__Description of the task__
Read through the data and report every line in which the word "Eligible" occurs.

++++++++++++++++++++

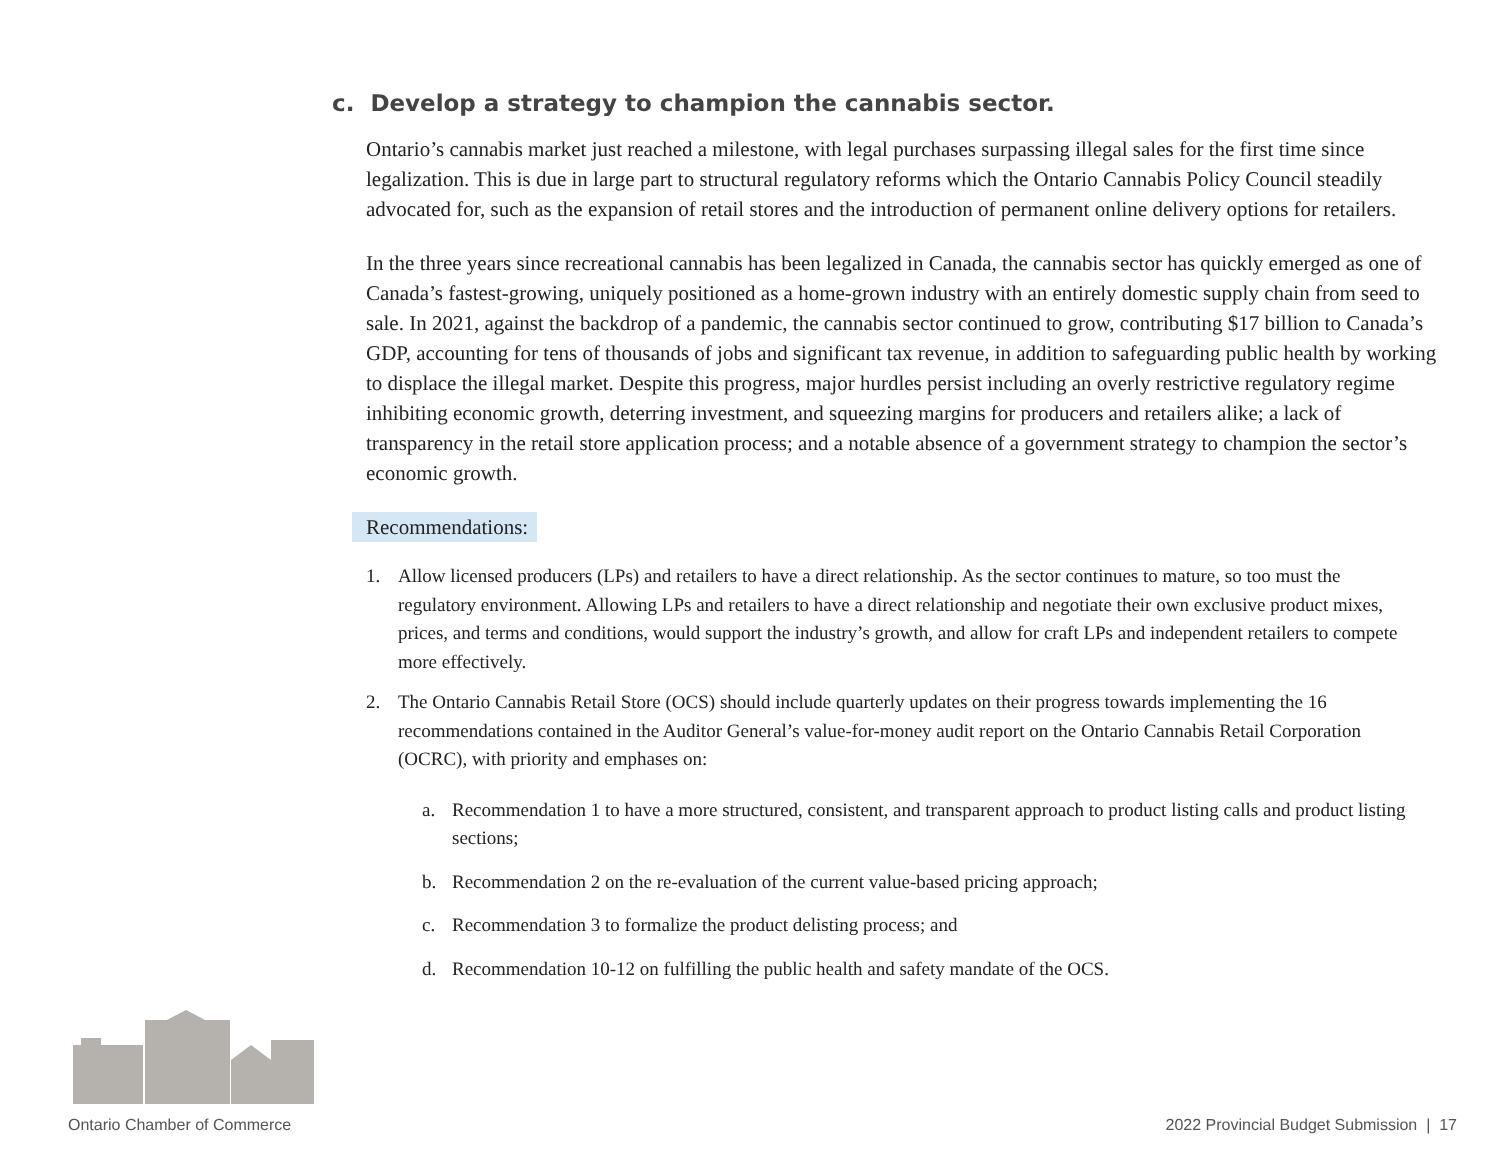c. Develop a strategy to champion the cannabis sector.
Ontario’s cannabis market just reached a milestone, with legal purchases surpassing illegal sales for the first time since legalization. This is due in large part to structural regulatory reforms which the Ontario Cannabis Policy Council steadily advocated for, such as the expansion of retail stores and the introduction of permanent online delivery options for retailers.
In the three years since recreational cannabis has been legalized in Canada, the cannabis sector has quickly emerged as one of Canada’s fastest-growing, uniquely positioned as a home-grown industry with an entirely domestic supply chain from seed to sale. In 2021, against the backdrop of a pandemic, the cannabis sector continued to grow, contributing $17 billion to Canada’s GDP, accounting for tens of thousands of jobs and significant tax revenue, in addition to safeguarding public health by working to displace the illegal market. Despite this progress, major hurdles persist including an overly restrictive regulatory regime inhibiting economic growth, deterring investment, and squeezing margins for producers and retailers alike; a lack of transparency in the retail store application process; and a notable absence of a government strategy to champion the sector’s economic growth.
Recommendations:
1. Allow licensed producers (LPs) and retailers to have a direct relationship. As the sector continues to mature, so too must the regulatory environment. Allowing LPs and retailers to have a direct relationship and negotiate their own exclusive product mixes, prices, and terms and conditions, would support the industry’s growth, and allow for craft LPs and independent retailers to compete more effectively.
2. The Ontario Cannabis Retail Store (OCS) should include quarterly updates on their progress towards implementing the 16 recommendations contained in the Auditor General’s value-for-money audit report on the Ontario Cannabis Retail Corporation (OCRC), with priority and emphases on:
a. Recommendation 1 to have a more structured, consistent, and transparent approach to product listing calls and product listing sections;
b. Recommendation 2 on the re-evaluation of the current value-based pricing approach;
c. Recommendation 3 to formalize the product delisting process; and
d. Recommendation 10-12 on fulfilling the public health and safety mandate of the OCS.
Ontario Chamber of Commerce 2022 Provincial Budget Submission | 17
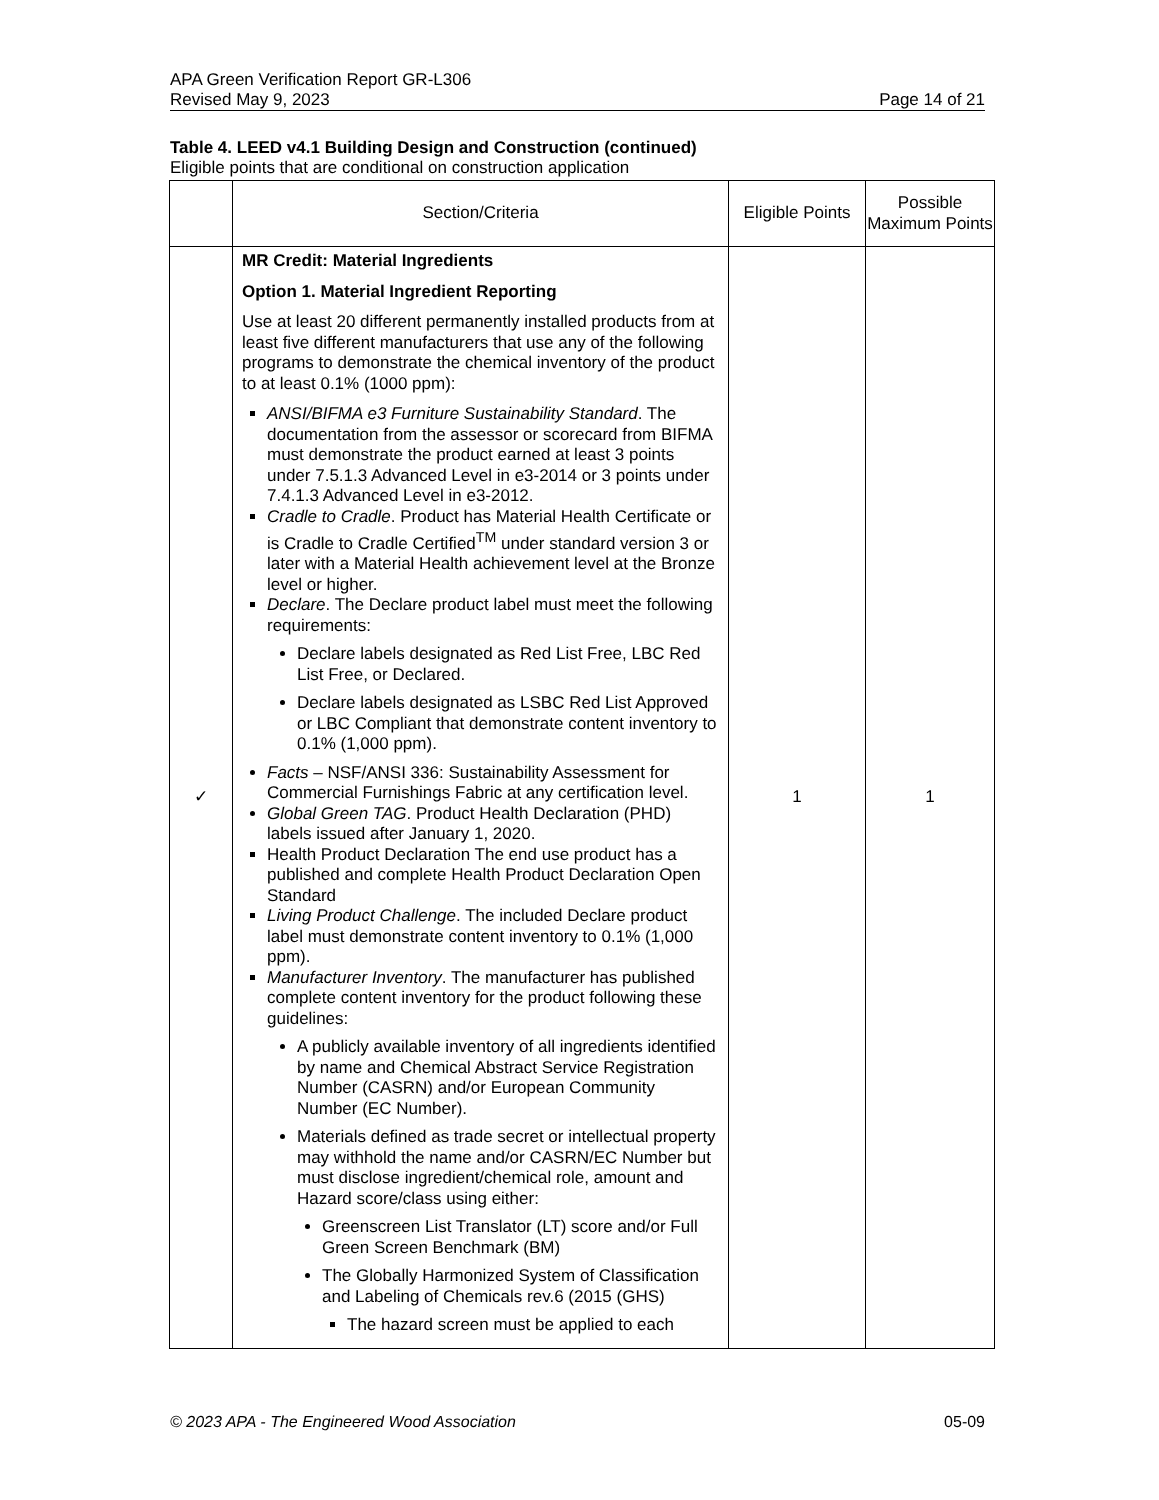APA Green Verification Report GR-L306
Revised May 9, 2023 Page 14 of 21
Table 4. LEED v4.1 Building Design and Construction (continued)
Eligible points that are conditional on construction application
| | Section/Criteria | Eligible Points | Possible Maximum Points |
| --- | --- | --- | --- |
| ✓ | MR Credit: Material Ingredients Option 1. Material Ingredient Reporting Use at least 20 different permanently installed products from at least five different manufacturers that use any of the following programs to demonstrate the chemical inventory of the product to at least 0.1% (1000 ppm): ANSI/BIFMA e3 Furniture Sustainability Standard . The documentation from the assessor or scorecard from BIFMA must demonstrate the product earned at least 3 points under 7.5.1.3 Advanced Level in e3-2014 or 3 points under 7.4.1.3 Advanced Level in e3-2012. Cradle to Cradle . Product has Material Health Certificate or is Cradle to Cradle Certified<sup>TM</sup> under standard version 3 or later with a Material Health achievement level at the Bronze level or higher. Declare . The Declare product label must meet the following requirements: Declare labels designated as Red List Free, LBC Red List Free, or Declared. Declare labels designated as LSBC Red List Approved or LBC Compliant that demonstrate content inventory to 0.1% (1,000 ppm). Facts – NSF/ANSI 336: Sustainability Assessment for Commercial Furnishings Fabric at any certification level. Global Green TAG . Product Health Declaration (PHD) labels issued after January 1, 2020. Health Product Declaration The end use product has a published and complete Health Product Declaration Open Standard Living Product Challenge . The included Declare product label must demonstrate content inventory to 0.1% (1,000 ppm). Manufacturer Inventory . The manufacturer has published complete content inventory for the product following these guidelines: A publicly available inventory of all ingredients identified by name and Chemical Abstract Service Registration Number (CASRN) and/or European Community Number (EC Number). Materials defined as trade secret or intellectual property may withhold the name and/or CASRN/EC Number but must disclose ingredient/chemical role, amount and Hazard score/class using either: Greenscreen List Translator (LT) score and/or Full Green Screen Benchmark (BM) The Globally Harmonized System of Classification and Labeling of Chemicals rev.6 (2015 (GHS) The hazard screen must be applied to each | 1 | 1 |
© 2023 APA - The Engineered Wood Association 05-09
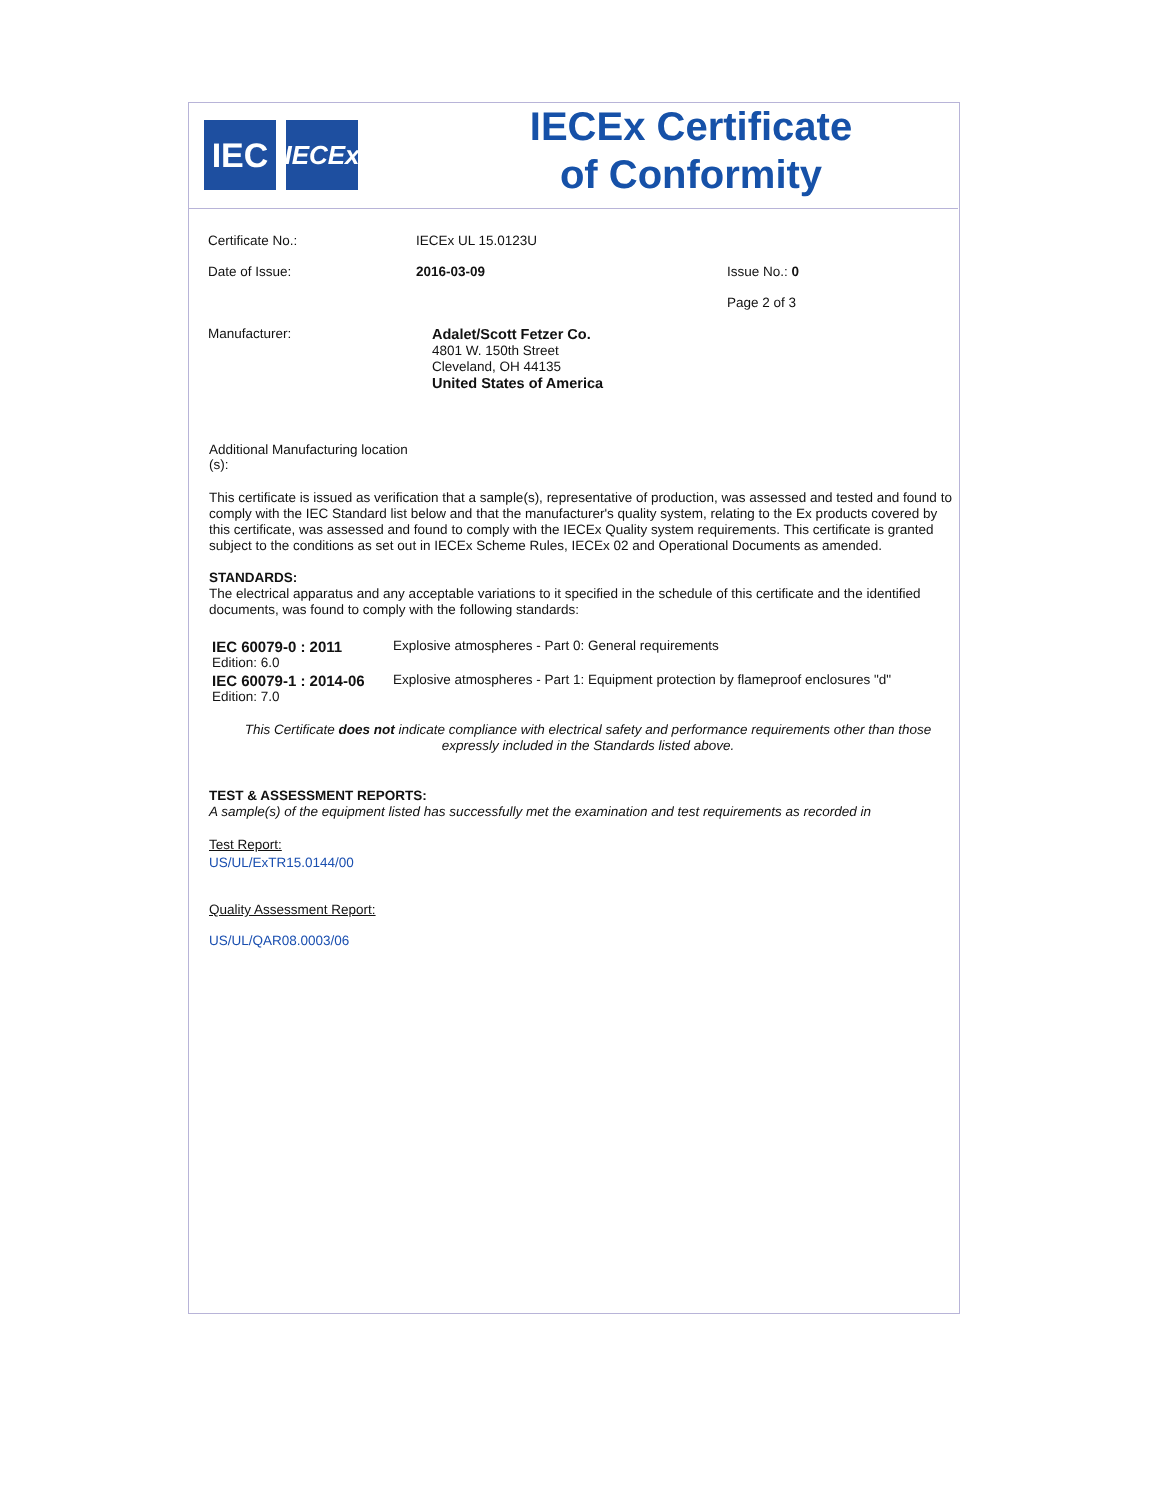IEC
IECEx
IECEx Certificate
of Conformity
Certificate No.: IECEx UL 15.0123U
Date of Issue: 2016-03-09 Issue No.: 0
Page 2 of 3
Manufacturer:
Adalet/Scott Fetzer Co.
4801 W. 150th Street
Cleveland, OH 44135
United States of America
Additional Manufacturing location (s):
This certificate is issued as verification that a sample(s), representative of production, was assessed and tested and found to comply with the IEC Standard list below and that the manufacturer's quality system, relating to the Ex products covered by this certificate, was assessed and found to comply with the IECEx Quality system requirements. This certificate is granted subject to the conditions as set out in IECEx Scheme Rules, IECEx 02 and Operational Documents as amended.
STANDARDS:
The electrical apparatus and any acceptable variations to it specified in the schedule of this certificate and the identified documents, was found to comply with the following standards:
IEC 60079-0 : 2011
Edition: 6.0
Explosive atmospheres - Part 0: General requirements
IEC 60079-1 : 2014-06
Edition: 7.0
Explosive atmospheres - Part 1: Equipment protection by flameproof enclosures "d"
This Certificate does not indicate compliance with electrical safety and performance requirements other than those expressly included in the Standards listed above.
TEST & ASSESSMENT REPORTS:
A sample(s) of the equipment listed has successfully met the examination and test requirements as recorded in
Test Report:
US/UL/ExTR15.0144/00
Quality Assessment Report:
US/UL/QAR08.0003/06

++++++++++++++++++++

__Response area__
Eligible points that are conditional on construction application
| | Section/Criteria | Eligible Points | Possible Maximum Points |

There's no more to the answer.